ПРЕДЛОЖЕННЫЙ ТЕКСТ:
-*-

«Всё гармония» в фантазиях писателя: «человек-камень», «мужик-дерево», «бабка-лошадь» легко меняют форму существования; свободно перемещаются в воздушном пространстве люди (оставим за кадром шагаловские фигуры — их полет горизонтален, полеты героев книги Балла — вертикальны); реальное и фантастическое образуют некое единое пространство жизни, напоминающее то зыбь, то рябь — бесконечные круги, расходящиеся по зеленовато-мутной поверхности воды, а непрерывно подвывающий ветер, спутник писателя, приобретает смутные черты загадочного поручика Николаева. С порывами ветра проза Балла, утрачивая внешнюю смысловую оболочку, обнаруживает плавно вытекающий из нее «подтекст only»: «Маленький мальчик стоял на перекрестке», — где каждое слово может быть не равно себе.

-*-

ПРИЛОЖЕННЫЕ СТРОКИ:
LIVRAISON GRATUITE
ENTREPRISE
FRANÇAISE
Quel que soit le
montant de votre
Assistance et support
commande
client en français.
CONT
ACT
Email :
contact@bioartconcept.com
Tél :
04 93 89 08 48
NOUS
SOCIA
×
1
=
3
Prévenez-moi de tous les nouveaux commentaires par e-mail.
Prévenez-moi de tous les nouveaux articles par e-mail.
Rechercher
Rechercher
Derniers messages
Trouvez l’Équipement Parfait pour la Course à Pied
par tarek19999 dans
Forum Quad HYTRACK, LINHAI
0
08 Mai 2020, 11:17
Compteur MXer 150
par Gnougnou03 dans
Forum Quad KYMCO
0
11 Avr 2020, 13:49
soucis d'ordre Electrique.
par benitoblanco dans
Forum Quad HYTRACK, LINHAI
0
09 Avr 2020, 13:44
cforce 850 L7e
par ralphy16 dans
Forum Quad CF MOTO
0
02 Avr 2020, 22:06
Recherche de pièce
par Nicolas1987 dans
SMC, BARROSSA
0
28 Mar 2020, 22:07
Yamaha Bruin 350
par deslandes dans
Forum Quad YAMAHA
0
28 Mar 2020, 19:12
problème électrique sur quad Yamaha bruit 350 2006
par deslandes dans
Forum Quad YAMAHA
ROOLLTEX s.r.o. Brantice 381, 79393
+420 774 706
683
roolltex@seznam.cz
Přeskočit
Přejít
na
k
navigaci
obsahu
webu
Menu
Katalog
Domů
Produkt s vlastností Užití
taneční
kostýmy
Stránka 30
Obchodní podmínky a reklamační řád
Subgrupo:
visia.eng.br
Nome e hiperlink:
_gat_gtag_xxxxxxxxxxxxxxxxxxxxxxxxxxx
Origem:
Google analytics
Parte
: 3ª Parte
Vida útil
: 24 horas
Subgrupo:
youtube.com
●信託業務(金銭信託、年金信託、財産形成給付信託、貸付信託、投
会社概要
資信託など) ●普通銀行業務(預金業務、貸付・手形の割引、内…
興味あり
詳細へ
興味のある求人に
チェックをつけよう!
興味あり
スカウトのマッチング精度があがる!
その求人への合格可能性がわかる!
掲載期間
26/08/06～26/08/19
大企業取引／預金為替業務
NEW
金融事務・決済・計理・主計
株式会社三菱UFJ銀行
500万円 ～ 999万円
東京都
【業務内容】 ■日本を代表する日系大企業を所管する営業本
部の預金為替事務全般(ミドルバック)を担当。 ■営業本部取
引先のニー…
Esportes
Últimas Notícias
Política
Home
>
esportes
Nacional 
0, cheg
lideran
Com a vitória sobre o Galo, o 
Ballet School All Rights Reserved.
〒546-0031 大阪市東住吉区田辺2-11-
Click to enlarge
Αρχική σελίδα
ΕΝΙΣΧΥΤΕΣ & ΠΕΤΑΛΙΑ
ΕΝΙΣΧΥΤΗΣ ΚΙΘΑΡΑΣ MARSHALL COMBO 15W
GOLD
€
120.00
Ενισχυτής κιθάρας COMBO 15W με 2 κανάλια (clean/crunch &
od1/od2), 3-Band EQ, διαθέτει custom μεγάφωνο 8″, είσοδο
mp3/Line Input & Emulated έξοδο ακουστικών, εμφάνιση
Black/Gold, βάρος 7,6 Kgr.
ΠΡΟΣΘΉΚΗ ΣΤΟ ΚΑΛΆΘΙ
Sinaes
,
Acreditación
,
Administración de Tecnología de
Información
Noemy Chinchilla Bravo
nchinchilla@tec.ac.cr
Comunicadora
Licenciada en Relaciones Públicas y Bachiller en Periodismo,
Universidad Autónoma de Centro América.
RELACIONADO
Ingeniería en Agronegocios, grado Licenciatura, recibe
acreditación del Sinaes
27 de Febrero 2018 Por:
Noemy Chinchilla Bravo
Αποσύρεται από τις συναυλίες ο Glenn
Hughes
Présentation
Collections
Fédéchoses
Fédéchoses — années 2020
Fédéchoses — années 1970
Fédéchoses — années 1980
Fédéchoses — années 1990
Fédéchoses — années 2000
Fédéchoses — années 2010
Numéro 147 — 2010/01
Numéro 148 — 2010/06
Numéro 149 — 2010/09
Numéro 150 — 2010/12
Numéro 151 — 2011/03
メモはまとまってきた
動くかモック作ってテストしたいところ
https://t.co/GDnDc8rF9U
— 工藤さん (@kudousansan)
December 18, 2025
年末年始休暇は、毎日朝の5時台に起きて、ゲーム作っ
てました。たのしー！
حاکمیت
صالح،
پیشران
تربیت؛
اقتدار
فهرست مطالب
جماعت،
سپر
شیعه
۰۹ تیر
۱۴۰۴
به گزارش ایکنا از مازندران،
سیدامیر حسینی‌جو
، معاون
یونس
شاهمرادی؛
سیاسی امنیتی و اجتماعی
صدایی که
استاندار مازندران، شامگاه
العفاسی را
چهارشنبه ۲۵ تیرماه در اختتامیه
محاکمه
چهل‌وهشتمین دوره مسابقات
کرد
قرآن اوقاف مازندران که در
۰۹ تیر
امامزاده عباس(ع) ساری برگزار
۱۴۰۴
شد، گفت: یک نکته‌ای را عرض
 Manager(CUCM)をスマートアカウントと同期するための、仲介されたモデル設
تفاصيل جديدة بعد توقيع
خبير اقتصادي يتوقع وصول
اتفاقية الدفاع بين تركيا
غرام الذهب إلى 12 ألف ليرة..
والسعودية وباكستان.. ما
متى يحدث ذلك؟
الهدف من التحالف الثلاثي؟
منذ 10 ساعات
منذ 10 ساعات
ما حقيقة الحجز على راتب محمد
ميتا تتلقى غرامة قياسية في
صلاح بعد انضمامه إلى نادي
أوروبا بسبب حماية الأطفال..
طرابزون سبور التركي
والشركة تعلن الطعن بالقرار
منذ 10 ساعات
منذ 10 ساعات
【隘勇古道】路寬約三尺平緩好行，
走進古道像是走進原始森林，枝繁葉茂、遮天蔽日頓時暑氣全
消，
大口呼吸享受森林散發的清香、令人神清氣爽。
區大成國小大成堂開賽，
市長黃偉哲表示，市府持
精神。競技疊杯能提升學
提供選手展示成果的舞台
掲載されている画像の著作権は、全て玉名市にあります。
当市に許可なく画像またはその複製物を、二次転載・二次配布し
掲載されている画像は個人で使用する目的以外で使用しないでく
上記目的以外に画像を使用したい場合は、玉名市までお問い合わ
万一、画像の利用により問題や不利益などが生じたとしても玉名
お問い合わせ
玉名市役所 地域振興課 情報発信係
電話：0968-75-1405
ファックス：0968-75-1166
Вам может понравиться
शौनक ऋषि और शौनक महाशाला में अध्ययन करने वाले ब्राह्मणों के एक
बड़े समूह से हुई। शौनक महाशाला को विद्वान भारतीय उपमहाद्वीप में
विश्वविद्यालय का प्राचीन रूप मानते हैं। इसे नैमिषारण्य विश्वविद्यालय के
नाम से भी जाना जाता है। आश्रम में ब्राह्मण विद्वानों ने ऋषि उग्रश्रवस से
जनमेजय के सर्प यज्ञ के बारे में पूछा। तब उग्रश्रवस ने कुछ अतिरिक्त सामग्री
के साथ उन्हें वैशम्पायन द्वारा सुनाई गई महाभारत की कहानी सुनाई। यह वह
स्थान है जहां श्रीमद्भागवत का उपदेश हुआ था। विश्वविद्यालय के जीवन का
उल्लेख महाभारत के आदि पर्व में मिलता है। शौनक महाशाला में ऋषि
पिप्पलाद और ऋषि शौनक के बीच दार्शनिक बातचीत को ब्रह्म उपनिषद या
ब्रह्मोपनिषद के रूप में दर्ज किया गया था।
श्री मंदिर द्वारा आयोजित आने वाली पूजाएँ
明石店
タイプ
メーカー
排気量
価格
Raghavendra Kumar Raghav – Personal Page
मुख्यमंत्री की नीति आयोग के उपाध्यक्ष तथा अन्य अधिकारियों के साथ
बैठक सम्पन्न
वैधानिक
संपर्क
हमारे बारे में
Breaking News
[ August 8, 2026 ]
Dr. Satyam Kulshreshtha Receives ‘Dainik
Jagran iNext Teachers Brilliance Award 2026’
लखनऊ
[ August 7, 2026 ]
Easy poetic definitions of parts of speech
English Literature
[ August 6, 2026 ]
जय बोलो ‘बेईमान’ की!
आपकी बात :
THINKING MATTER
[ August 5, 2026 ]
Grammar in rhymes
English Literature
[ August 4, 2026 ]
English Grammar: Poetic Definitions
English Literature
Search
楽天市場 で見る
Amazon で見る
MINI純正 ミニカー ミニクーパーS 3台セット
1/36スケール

-*-

ЗАДАНИЕ:
Изложите фрагмент о прозе Балла, приведённый выше, в двух предложениях.

ВЫПОЛНЕННОЕ ЗАДАНИЕ:
В фантазиях Балла существа легко меняют форму существования, люди свободно летают вертикально, а реальное и фантастическое образуют единое пространство жизни. Ветер, спутник писателя, обретает черты загадочного поручика Николаева, и с его порывами проза Балла теряет внешнюю смысловую оболочку, обнаруживая подтекст, где каждое слово может быть не равно себе.